A Builder Of American

Union Colonel Charles Ellet Jr died June 21st 1862 from a mortal wound he received at the Battle of Memphis 15 days earlier.

Charles Ellet Jr was born January 1st 1810 in William Penn Manor, Buck, Pennsylvania.  He studied civil engineering in Paris, France at the Ecole Polytechnique.  He designed the first wire cable suspension bridge built in the United States in 1842.  It spanned the Schuylkill River at Fairmount, Pennsylvania, and was 358 feet long.  There were other bridges to follow including the 770 foot long footbridge at Niagara Falls.  Ellet also engineered canals and railroads in Virginia and Pennsylvania, as well as building flood control dams on local rivers.  In 1850 he was directed by the United States Secretary of War Charles M. Conrad to survey the Mississippi and Ohio Rivers and make plans to improve navigation.  Ellet wrote a pamphlet in 1855 called “Coast and Harbor Defenses, or the Substitution of Steam Battering Rams for Ships of War”.

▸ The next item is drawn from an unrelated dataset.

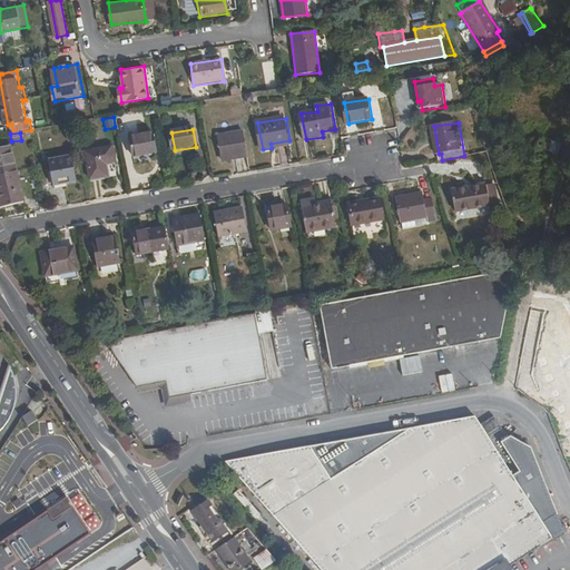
[(249,155),(245,133),(219,136),(224,159),(249,155)]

Union Secretary of War Edwin M Stanton had Ellet appointed Colonel of Engineers in March 1861, and set him creating the Union Ram Fleet.  He had nine steam ships converted to vessels.  These ships were designated the Mississippi Ram Fleet.  While he was on board the USS Queen of the West, Ellet was mortally wounded, being shot in the knee during the Battle of Memphis on June 6th 1862.  He died fifteen days later June 21st 1862 at Cairo, Illinois.  He is buried in the Laurel Hill Cemetery, Philadelphia, Pennsylvania.